::: Text under study
The world’s largest concert promoter is making its first inroads into the ticketing service biz, which could have repercussions for several major ticketing companies.
Live Nation is using its Web site to sell premium seating, VIP parking spaces and VIP Club Access for live music events in all of its amphitheaters across North America. Company is one of the largest clients of Ticketmaster, and speculation has been rampant that Live Nation will expand its currently small ticketing operation or acquire a ticketing business near the time their contract expires in 2008.
Secondary market sellers such as StubHub also have set their sites on greater involvement with promoters and acts by becoming repositories for ticket auctions and VIP packages. This move could put a crimp in those plans.
Effort is the latest by Live Nation CEO Michael Rapino to develop the connection between the concert promoter and the patron. Since he ascended to the top spot of the company spun off from Clear Channel, Rapino has been focusing the company’s acquisitions on businesses directly involved in concertgoing (venues, merchandising, licensing) and shedding businesses in other areas, such as sports.
::::::
Resume the article about Live Nation's move into ticketing, starting right after its last sentence. The records have nothing to do with this.
::: Available data
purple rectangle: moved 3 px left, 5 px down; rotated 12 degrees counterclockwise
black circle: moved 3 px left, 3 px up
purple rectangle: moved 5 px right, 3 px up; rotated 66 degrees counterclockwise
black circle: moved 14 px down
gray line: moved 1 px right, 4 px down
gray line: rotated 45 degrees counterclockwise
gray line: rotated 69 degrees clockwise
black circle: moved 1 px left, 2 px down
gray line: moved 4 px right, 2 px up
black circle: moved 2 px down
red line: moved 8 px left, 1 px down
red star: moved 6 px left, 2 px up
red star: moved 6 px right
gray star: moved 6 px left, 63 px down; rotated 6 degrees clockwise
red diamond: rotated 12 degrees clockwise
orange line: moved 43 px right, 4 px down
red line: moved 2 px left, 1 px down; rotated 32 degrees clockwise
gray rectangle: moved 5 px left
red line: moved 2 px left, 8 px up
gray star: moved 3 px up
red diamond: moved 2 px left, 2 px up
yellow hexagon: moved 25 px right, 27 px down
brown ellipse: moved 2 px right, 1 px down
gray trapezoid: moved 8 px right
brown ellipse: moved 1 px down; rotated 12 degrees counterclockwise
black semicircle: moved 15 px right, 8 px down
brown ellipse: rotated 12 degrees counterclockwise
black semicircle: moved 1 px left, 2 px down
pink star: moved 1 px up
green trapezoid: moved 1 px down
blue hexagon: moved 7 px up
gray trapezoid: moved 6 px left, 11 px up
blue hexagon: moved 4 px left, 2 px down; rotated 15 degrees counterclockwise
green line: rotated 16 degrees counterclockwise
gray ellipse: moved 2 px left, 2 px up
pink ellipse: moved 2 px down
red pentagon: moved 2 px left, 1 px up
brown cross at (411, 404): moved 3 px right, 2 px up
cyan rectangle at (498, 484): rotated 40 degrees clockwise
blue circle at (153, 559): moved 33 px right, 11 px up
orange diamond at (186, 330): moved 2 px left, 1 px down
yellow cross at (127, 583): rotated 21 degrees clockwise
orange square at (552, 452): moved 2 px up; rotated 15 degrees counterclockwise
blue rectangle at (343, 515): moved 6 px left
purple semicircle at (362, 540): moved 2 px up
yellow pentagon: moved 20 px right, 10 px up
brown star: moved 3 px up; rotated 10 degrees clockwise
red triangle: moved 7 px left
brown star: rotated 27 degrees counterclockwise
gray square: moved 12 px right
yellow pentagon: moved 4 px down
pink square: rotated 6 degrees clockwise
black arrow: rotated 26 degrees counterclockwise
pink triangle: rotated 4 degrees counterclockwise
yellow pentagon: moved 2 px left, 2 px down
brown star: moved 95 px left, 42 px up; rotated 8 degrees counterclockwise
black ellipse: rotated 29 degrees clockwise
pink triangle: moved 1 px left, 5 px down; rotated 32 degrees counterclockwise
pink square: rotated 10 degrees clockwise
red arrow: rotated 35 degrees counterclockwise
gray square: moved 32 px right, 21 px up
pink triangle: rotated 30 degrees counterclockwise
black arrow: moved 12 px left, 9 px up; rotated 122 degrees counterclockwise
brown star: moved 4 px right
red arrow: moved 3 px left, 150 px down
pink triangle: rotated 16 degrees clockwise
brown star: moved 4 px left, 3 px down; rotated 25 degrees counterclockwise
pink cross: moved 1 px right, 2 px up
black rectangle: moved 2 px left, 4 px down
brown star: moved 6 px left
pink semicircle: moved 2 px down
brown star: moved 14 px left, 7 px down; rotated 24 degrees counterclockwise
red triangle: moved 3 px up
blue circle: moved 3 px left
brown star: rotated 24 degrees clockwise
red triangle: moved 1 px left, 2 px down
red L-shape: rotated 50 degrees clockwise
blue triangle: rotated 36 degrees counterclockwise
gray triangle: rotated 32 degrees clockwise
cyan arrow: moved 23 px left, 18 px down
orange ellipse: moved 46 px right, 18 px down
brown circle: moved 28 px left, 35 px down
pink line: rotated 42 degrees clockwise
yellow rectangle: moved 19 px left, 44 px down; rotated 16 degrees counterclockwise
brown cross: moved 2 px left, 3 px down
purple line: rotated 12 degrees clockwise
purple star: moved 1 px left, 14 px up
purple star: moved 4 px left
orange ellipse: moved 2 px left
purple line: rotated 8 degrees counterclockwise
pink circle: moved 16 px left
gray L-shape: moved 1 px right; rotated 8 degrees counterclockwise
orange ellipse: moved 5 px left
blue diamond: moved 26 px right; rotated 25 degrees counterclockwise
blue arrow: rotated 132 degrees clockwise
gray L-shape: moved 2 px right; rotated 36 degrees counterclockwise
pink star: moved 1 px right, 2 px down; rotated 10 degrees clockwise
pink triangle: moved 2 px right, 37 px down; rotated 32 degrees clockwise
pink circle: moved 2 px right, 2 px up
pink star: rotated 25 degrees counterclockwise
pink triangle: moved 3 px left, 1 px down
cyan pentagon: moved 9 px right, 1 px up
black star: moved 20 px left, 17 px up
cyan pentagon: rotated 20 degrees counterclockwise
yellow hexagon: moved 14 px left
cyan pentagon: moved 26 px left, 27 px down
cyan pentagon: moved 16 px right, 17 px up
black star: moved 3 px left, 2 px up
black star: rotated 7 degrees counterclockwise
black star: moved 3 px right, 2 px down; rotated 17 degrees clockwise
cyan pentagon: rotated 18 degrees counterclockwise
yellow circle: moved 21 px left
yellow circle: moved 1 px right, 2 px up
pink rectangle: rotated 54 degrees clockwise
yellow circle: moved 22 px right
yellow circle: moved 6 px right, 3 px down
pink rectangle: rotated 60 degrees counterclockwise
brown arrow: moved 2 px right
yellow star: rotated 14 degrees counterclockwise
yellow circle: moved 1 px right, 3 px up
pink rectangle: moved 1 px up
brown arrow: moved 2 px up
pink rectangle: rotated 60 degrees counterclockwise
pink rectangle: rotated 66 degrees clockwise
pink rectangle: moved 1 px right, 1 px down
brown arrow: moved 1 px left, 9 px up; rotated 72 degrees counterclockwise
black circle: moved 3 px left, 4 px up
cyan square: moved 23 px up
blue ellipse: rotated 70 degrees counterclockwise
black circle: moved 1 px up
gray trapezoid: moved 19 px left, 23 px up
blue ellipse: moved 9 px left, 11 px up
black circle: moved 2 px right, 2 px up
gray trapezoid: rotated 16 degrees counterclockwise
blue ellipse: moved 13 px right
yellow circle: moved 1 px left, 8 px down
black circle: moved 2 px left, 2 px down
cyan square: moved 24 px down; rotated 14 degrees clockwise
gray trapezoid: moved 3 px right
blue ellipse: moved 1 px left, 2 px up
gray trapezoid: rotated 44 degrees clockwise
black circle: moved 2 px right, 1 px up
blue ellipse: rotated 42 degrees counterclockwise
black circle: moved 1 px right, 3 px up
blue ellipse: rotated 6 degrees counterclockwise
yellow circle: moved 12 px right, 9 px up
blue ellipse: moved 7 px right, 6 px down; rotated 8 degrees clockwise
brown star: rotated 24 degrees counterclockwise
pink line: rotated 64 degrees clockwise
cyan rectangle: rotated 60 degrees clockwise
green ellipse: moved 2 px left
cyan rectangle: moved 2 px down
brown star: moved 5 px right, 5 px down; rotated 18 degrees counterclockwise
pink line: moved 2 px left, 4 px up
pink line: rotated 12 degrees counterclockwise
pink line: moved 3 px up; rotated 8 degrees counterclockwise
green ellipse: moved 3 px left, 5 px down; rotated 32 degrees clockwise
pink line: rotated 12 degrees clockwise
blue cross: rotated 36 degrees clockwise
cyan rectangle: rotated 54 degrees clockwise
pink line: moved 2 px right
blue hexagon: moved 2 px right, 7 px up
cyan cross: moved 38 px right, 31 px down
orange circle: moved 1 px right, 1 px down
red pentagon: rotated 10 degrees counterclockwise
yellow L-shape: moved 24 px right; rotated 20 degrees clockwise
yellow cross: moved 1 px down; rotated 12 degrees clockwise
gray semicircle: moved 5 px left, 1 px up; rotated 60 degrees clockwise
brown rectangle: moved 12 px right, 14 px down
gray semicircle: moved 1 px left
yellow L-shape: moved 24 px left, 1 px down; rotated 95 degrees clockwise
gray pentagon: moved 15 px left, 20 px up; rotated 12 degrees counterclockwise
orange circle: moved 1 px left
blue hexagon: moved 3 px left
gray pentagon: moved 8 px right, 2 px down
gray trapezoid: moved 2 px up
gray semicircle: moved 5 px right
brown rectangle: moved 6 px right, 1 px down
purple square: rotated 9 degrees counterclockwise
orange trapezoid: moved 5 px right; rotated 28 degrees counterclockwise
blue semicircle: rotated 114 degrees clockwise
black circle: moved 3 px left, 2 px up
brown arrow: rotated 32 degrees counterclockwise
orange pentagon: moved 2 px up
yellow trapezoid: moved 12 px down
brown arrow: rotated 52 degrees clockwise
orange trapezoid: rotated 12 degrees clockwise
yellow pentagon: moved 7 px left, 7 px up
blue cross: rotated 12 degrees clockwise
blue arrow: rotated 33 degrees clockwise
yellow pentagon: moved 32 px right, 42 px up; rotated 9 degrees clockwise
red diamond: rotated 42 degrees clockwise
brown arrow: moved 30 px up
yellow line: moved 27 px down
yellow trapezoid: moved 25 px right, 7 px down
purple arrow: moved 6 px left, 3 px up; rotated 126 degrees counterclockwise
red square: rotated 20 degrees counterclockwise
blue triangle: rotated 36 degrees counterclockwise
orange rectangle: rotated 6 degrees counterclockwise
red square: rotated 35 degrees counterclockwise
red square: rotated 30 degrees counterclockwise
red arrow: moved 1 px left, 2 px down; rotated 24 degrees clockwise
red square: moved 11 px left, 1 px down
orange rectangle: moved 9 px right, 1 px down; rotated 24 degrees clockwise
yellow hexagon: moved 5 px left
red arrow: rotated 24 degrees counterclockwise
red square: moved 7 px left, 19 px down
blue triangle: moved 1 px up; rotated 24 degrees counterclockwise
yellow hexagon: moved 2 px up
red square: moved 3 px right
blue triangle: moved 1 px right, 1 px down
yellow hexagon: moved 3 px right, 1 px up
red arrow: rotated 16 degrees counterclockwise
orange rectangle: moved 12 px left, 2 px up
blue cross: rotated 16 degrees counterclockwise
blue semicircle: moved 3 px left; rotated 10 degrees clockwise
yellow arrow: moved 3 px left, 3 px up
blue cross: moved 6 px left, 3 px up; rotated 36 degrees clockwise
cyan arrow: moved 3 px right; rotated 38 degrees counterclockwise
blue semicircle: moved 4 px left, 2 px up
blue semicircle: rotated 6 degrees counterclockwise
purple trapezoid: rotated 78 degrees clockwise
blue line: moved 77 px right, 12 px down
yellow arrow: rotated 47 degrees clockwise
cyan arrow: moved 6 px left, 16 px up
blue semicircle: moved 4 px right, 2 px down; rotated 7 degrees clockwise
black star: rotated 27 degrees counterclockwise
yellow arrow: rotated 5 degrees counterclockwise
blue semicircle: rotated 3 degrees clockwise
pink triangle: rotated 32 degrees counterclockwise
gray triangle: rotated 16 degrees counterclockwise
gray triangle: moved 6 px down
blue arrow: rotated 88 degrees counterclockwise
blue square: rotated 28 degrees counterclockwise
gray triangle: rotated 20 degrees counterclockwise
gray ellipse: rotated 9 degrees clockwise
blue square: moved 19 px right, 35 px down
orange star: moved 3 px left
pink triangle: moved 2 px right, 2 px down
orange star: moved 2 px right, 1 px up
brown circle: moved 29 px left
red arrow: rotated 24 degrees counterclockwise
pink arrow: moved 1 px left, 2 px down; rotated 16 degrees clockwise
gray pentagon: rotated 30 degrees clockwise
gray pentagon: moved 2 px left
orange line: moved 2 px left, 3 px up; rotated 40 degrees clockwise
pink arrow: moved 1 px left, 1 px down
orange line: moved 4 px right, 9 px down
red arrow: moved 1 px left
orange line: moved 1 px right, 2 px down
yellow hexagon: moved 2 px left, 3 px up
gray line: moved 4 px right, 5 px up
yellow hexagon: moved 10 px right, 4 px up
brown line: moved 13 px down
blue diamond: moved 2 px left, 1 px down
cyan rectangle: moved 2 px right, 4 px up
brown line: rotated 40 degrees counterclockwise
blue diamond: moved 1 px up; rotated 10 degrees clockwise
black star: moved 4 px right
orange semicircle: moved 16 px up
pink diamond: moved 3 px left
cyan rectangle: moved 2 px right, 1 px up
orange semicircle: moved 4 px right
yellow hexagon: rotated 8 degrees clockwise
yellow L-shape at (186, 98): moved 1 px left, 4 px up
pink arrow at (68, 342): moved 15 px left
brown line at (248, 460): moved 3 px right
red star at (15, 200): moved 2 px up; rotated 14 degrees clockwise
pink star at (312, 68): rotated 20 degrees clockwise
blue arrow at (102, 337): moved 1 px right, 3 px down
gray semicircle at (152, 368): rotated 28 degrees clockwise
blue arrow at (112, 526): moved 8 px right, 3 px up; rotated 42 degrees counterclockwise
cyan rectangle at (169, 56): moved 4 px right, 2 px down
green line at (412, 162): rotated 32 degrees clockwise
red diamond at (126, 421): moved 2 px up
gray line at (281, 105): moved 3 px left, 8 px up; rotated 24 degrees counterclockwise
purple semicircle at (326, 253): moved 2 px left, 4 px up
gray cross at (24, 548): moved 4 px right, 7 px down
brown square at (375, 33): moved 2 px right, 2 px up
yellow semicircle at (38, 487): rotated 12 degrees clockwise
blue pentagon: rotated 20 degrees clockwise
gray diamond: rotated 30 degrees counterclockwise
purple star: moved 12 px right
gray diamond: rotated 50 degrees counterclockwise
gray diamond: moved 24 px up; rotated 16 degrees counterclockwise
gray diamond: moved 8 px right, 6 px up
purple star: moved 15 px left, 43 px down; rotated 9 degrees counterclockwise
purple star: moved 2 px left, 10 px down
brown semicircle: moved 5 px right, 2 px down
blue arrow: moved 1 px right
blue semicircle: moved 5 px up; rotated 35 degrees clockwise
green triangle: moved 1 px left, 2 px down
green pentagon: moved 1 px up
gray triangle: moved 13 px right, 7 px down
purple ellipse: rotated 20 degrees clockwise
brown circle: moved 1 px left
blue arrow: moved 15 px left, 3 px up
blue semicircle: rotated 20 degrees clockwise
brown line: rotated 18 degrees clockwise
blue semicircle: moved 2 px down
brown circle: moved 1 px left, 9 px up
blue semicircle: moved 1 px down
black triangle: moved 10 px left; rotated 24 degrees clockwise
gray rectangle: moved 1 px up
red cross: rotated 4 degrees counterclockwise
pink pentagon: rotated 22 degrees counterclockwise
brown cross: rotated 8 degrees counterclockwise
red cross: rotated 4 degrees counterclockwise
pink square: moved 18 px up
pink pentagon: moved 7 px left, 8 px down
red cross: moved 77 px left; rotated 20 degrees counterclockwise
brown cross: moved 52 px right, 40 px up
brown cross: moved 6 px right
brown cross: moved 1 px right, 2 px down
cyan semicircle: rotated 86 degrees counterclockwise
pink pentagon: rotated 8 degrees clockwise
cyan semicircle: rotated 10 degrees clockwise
::::::
**Answer section**
His contention has been that concert promoters have traditionally had their connections to fans limited to the time spent at a venue; by offering apparel, tickets and other services, the concert promoter can develop a stronger bond with the consumer. Currently, only House of Blues has developed a brand as a concert promoter.
LiveNation.com will provide registered members with exclusive access to the best seats in a venue for a premium price. LiveNation.com has been operating for less than a year.
“Our premium seat program helps us and the artist participate in the revenue generated from these ticket sales that might otherwise go to scalpers,” Rapino said.
On Wednesday, a LiveNation.com premium ticket — third row, one section to the right of center — for Alejandro Sanz’s June 8 show at Gibson Amphitheater was priced at $162.50 with a $13.05 convenience fee. Ticketmaster’s best offer was 18th row, one section to the left of center, for $120 plus a $12.45 convenience fee.
Live Nation controls 10% of the tickets at all of its concerts as part of its deal with Ticketmaster and sells ducats through its own Live Nation Tickets operation.
Live Nation owns, operates, has booking rights for and/or has an equity interest in more than 160 venues, including the House of Blues clubs and amphitheaters.